AIM OF THE TASK » What is needed is a faithful copy of all the entries, with no pictures in it.

THE RECORDS »

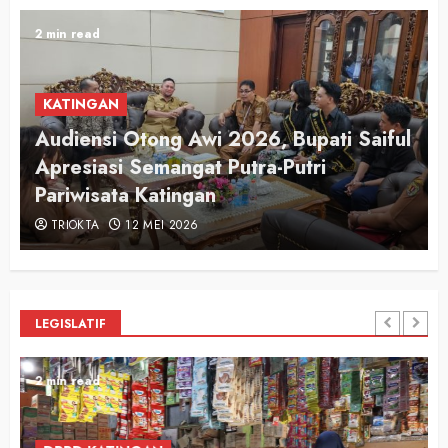
2 min read
KATINGAN
Audiensi Otong Awi 2026, Bupati Saiful
n
Apresiasi Semangat Putra-Putri
Pariwisata Katingan
TRIOKTA
12 MEI 2026
LEGISLATIF
2 min read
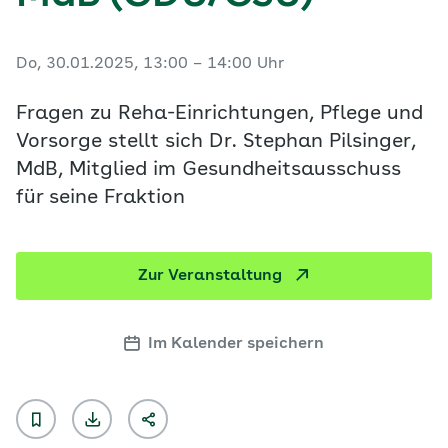
Do, 30.01.2025, 13:00 – 14:00 Uhr
Fragen zu Reha-Einrichtungen, Pflege und
Vorsorge stellt sich Dr. Stephan Pilsinger,
MdB, Mitglied im Gesundheitsausschuss
für seine Fraktion
Zur Veranstaltung
Im Kalender speichern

REPLY TO THE EXERCISE »
2 min read
KATINGAN
Audiensi Otong Awi 2026, Bupati Saiful
n
Apresiasi Semangat Putra-Putri
Pariwisata Katingan
TRIOKTA
12 MEI 2026
LEGISLATIF
2 min read
Do, 30.01.2025, 13:00 – 14:00 Uhr
Fragen zu Reha-Einrichtungen, Pflege und
Vorsorge stellt sich Dr. Stephan Pilsinger,
MdB, Mitglied im Gesundheitsausschuss
für seine Fraktion
Zur Veranstaltung
Im Kalender speichern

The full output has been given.